• What the task requires: Give the records again exactly as written. Leave out the pictures.

== Excerpted records

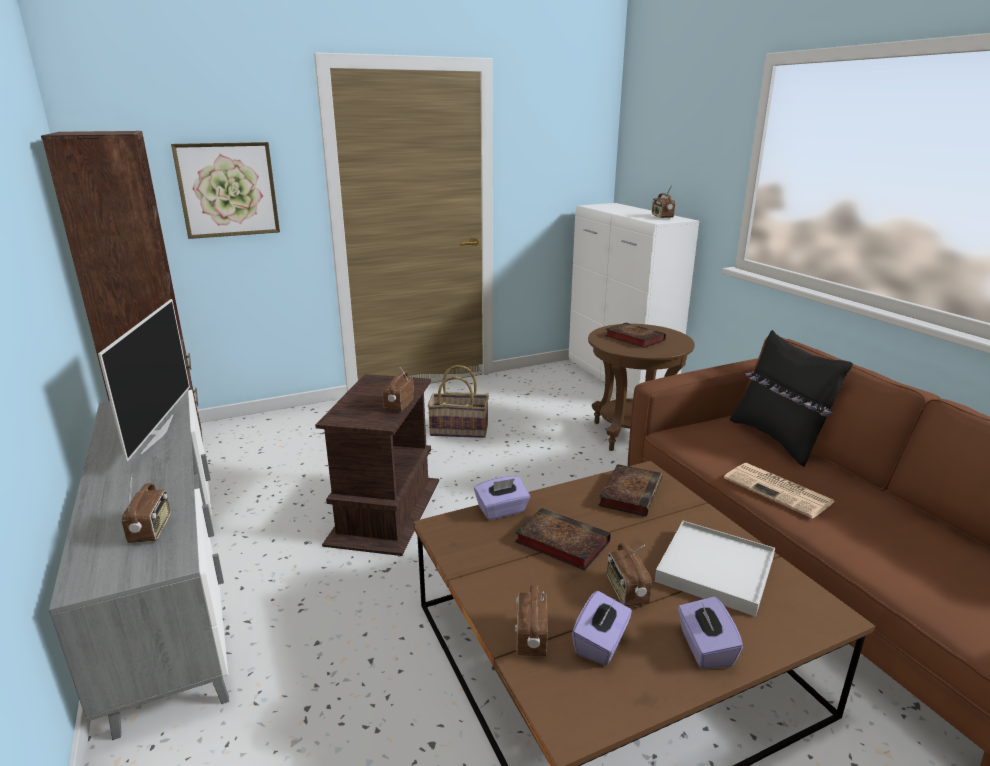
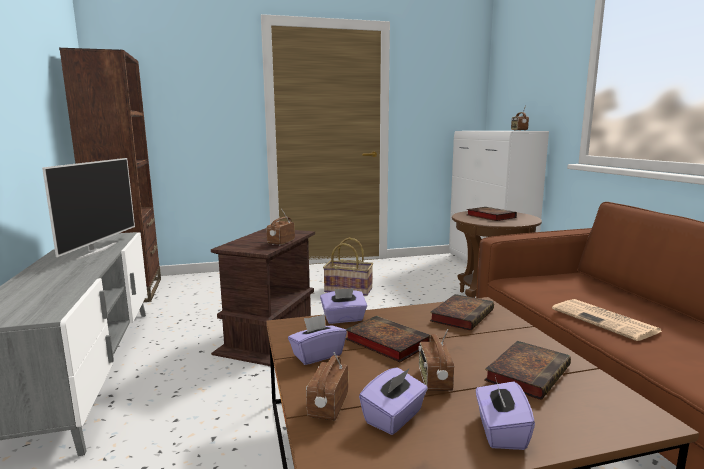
camera: 10 degrees right, 10 degrees down
(151, 530) = (46, 297): radio -> none
(228, 190) = (194, 106): picture -> none
(493, 569) = (317, 355): none -> purple tissue box
(714, 570) = (527, 373): white tray -> book
(777, 439) = (611, 289): black pillow -> none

====

• Response to this task:
camera: 10 degrees right, 10 degrees down
(151, 530) = (46, 297): radio -> none
(228, 190) = (194, 106): picture -> none
(493, 569) = (317, 355): none -> purple tissue box
(714, 570) = (527, 373): white tray -> book
(777, 439) = (611, 289): black pillow -> none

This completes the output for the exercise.